3.You can omit anything you like from the MathML, there is no inferiority to omitting from TeX. "but maybe it is better than MWS" - prove it, submit to NTCIR, and beat everyone. Also, being better than MWS is not an argument that MWS should be denied the very data it needs to run. At the same time you can still obtain whatever degradation you need from the presentation MathML. Failing to recognize any claim to correctness than your own without any substantive proof is not a reasonable position and I urge you to reconsider.
"I have no idea why I need to read its lengthy spec, and I see no reason to write a MathML parser."
You don't need to write a parser, you can use an off-the-shelf parser for XML/HTML5 and handle the MathML reliably and appropriately.
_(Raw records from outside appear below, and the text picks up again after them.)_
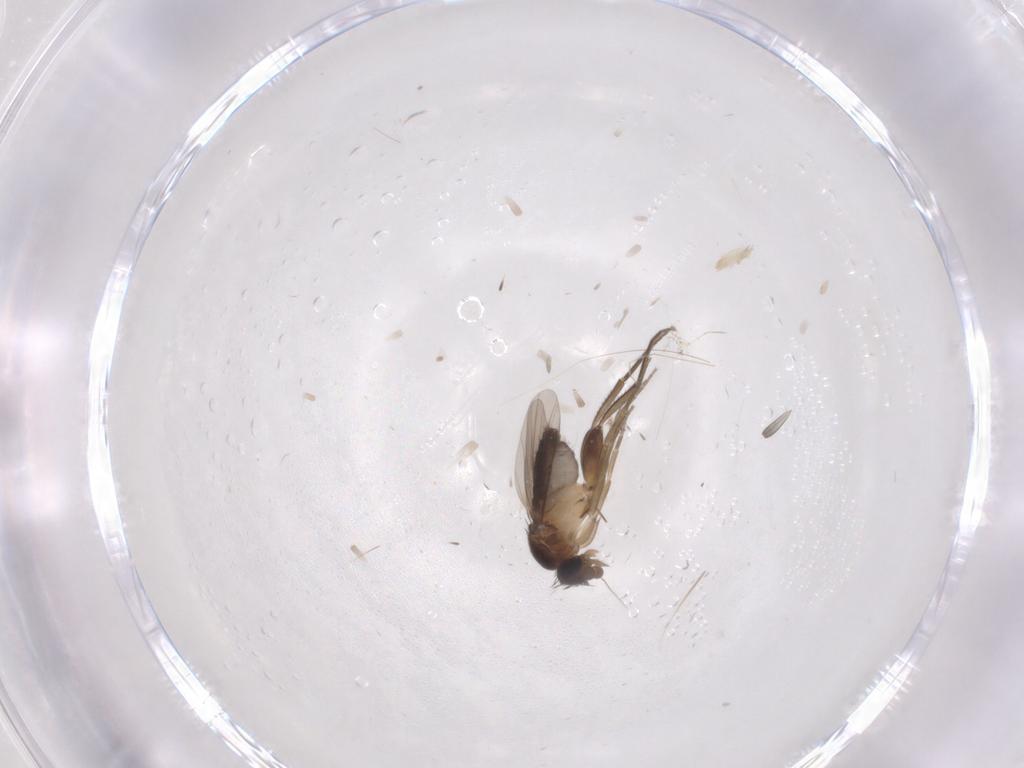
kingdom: Animalia
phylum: Arthropoda
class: Insecta
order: Diptera
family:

In fact you can reuse that from any open source search engine for math, MWS included. Writing a TeX parser on the other hand is something I will always roll my eyes at, since actual real world TeX is not something you can "parse", or do anything with reliably, unless you have a full TeX implementation underneath. Which is 1000x harder than using a parser to deal with MathML.
Finally, whining about NTCIR's UI being imperfect as a reason not to submit is just childish.